* Start Supplied material *

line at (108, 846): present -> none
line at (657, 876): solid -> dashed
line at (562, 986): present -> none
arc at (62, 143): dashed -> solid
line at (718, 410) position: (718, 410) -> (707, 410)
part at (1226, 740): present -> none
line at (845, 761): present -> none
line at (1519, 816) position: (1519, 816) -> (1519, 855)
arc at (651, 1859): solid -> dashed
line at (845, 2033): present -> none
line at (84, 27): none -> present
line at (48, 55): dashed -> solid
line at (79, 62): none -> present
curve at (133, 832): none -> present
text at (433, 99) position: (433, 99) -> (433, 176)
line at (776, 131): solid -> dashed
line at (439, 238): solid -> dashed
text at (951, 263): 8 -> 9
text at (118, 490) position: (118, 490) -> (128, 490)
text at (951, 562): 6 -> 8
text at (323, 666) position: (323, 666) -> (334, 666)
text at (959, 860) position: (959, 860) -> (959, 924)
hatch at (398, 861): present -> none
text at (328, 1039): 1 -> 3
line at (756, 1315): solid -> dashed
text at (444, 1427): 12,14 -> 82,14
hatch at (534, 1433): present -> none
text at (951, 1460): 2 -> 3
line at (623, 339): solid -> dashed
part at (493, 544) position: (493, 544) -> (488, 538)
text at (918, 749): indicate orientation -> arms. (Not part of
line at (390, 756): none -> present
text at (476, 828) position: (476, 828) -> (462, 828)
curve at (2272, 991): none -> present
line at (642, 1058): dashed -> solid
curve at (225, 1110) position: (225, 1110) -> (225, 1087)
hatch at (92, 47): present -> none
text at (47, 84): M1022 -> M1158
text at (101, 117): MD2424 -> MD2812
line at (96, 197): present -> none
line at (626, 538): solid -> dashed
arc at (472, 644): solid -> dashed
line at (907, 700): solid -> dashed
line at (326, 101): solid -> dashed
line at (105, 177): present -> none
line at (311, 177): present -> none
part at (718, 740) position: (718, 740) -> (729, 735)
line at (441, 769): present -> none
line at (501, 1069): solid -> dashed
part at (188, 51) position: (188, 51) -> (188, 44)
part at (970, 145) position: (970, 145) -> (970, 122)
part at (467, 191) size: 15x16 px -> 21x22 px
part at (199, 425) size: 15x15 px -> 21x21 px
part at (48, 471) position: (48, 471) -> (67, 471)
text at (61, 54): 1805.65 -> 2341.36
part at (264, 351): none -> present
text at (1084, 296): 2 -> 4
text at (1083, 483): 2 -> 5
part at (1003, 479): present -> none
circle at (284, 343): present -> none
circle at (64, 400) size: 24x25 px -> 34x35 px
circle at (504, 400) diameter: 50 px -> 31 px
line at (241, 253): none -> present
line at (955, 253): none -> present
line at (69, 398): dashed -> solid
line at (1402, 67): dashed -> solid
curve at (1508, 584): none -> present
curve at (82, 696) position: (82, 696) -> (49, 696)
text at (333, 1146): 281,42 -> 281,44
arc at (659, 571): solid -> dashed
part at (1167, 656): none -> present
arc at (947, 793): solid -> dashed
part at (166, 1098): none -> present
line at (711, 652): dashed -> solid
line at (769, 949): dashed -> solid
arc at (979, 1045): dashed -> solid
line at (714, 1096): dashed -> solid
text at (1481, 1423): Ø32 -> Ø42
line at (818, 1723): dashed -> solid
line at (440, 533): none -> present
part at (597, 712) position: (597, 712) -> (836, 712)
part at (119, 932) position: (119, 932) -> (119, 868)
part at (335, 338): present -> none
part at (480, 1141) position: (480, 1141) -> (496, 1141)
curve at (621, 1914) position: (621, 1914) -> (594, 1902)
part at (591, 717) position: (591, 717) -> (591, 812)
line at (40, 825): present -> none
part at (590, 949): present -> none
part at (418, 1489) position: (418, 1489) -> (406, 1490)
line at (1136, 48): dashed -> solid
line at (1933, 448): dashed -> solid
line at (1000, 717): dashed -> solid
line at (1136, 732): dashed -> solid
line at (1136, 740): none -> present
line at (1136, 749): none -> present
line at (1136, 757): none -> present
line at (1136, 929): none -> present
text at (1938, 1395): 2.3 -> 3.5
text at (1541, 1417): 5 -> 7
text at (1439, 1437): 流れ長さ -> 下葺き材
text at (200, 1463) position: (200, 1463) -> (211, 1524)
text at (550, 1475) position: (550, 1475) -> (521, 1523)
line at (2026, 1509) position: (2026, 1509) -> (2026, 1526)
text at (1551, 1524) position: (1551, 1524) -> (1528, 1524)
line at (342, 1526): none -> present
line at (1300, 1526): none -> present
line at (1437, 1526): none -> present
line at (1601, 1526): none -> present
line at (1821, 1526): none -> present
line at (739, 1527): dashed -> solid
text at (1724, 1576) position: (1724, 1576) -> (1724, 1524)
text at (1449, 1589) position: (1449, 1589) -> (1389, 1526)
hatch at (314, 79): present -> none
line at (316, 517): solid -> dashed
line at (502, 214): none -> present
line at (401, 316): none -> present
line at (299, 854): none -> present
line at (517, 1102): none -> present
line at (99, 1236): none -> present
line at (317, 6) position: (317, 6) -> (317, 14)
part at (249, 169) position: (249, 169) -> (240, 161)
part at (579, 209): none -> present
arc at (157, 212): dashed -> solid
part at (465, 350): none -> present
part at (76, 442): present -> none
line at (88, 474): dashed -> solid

* End Supplied material *

— What this task involves —
Please copy all of the lines above without changing anything.

— Complete answer —
line at (108, 846): present -> none
line at (657, 876): solid -> dashed
line at (562, 986): present -> none
arc at (62, 143): dashed -> solid
line at (718, 410) position: (718, 410) -> (707, 410)
part at (1226, 740): present -> none
line at (845, 761): present -> none
line at (1519, 816) position: (1519, 816) -> (1519, 855)
arc at (651, 1859): solid -> dashed
line at (845, 2033): present -> none
line at (84, 27): none -> present
line at (48, 55): dashed -> solid
line at (79, 62): none -> present
curve at (133, 832): none -> present
text at (433, 99) position: (433, 99) -> (433, 176)
line at (776, 131): solid -> dashed
line at (439, 238): solid -> dashed
text at (951, 263): 8 -> 9
text at (118, 490) position: (118, 490) -> (128, 490)
text at (951, 562): 6 -> 8
text at (323, 666) position: (323, 666) -> (334, 666)
text at (959, 860) position: (959, 860) -> (959, 924)
hatch at (398, 861): present -> none
text at (328, 1039): 1 -> 3
line at (756, 1315): solid -> dashed
text at (444, 1427): 12,14 -> 82,14
hatch at (534, 1433): present -> none
text at (951, 1460): 2 -> 3
line at (623, 339): solid -> dashed
part at (493, 544) position: (493, 544) -> (488, 538)
text at (918, 749): indicate orientation -> arms. (Not part of
line at (390, 756): none -> present
text at (476, 828) position: (476, 828) -> (462, 828)
curve at (2272, 991): none -> present
line at (642, 1058): dashed -> solid
curve at (225, 1110) position: (225, 1110) -> (225, 1087)
hatch at (92, 47): present -> none
text at (47, 84): M1022 -> M1158
text at (101, 117): MD2424 -> MD2812
line at (96, 197): present -> none
line at (626, 538): solid -> dashed
arc at (472, 644): solid -> dashed
line at (907, 700): solid -> dashed
line at (326, 101): solid -> dashed
line at (105, 177): present -> none
line at (311, 177): present -> none
part at (718, 740) position: (718, 740) -> (729, 735)
line at (441, 769): present -> none
line at (501, 1069): solid -> dashed
part at (188, 51) position: (188, 51) -> (188, 44)
part at (970, 145) position: (970, 145) -> (970, 122)
part at (467, 191) size: 15x16 px -> 21x22 px
part at (199, 425) size: 15x15 px -> 21x21 px
part at (48, 471) position: (48, 471) -> (67, 471)
text at (61, 54): 1805.65 -> 2341.36
part at (264, 351): none -> present
text at (1084, 296): 2 -> 4
text at (1083, 483): 2 -> 5
part at (1003, 479): present -> none
circle at (284, 343): present -> none
circle at (64, 400) size: 24x25 px -> 34x35 px
circle at (504, 400) diameter: 50 px -> 31 px
line at (241, 253): none -> present
line at (955, 253): none -> present
line at (69, 398): dashed -> solid
line at (1402, 67): dashed -> solid
curve at (1508, 584): none -> present
curve at (82, 696) position: (82, 696) -> (49, 696)
text at (333, 1146): 281,42 -> 281,44
arc at (659, 571): solid -> dashed
part at (1167, 656): none -> present
arc at (947, 793): solid -> dashed
part at (166, 1098): none -> present
line at (711, 652): dashed -> solid
line at (769, 949): dashed -> solid
arc at (979, 1045): dashed -> solid
line at (714, 1096): dashed -> solid
text at (1481, 1423): Ø32 -> Ø42
line at (818, 1723): dashed -> solid
line at (440, 533): none -> present
part at (597, 712) position: (597, 712) -> (836, 712)
part at (119, 932) position: (119, 932) -> (119, 868)
part at (335, 338): present -> none
part at (480, 1141) position: (480, 1141) -> (496, 1141)
curve at (621, 1914) position: (621, 1914) -> (594, 1902)
part at (591, 717) position: (591, 717) -> (591, 812)
line at (40, 825): present -> none
part at (590, 949): present -> none
part at (418, 1489) position: (418, 1489) -> (406, 1490)
line at (1136, 48): dashed -> solid
line at (1933, 448): dashed -> solid
line at (1000, 717): dashed -> solid
line at (1136, 732): dashed -> solid
line at (1136, 740): none -> present
line at (1136, 749): none -> present
line at (1136, 757): none -> present
line at (1136, 929): none -> present
text at (1938, 1395): 2.3 -> 3.5
text at (1541, 1417): 5 -> 7
text at (1439, 1437): 流れ長さ -> 下葺き材
text at (200, 1463) position: (200, 1463) -> (211, 1524)
text at (550, 1475) position: (550, 1475) -> (521, 1523)
line at (2026, 1509) position: (2026, 1509) -> (2026, 1526)
text at (1551, 1524) position: (1551, 1524) -> (1528, 1524)
line at (342, 1526): none -> present
line at (1300, 1526): none -> present
line at (1437, 1526): none -> present
line at (1601, 1526): none -> present
line at (1821, 1526): none -> present
line at (739, 1527): dashed -> solid
text at (1724, 1576) position: (1724, 1576) -> (1724, 1524)
text at (1449, 1589) position: (1449, 1589) -> (1389, 1526)
hatch at (314, 79): present -> none
line at (316, 517): solid -> dashed
line at (502, 214): none -> present
line at (401, 316): none -> present
line at (299, 854): none -> present
line at (517, 1102): none -> present
line at (99, 1236): none -> present
line at (317, 6) position: (317, 6) -> (317, 14)
part at (249, 169) position: (249, 169) -> (240, 161)
part at (579, 209): none -> present
arc at (157, 212): dashed -> solid
part at (465, 350): none -> present
part at (76, 442): present -> none
line at (88, 474): dashed -> solid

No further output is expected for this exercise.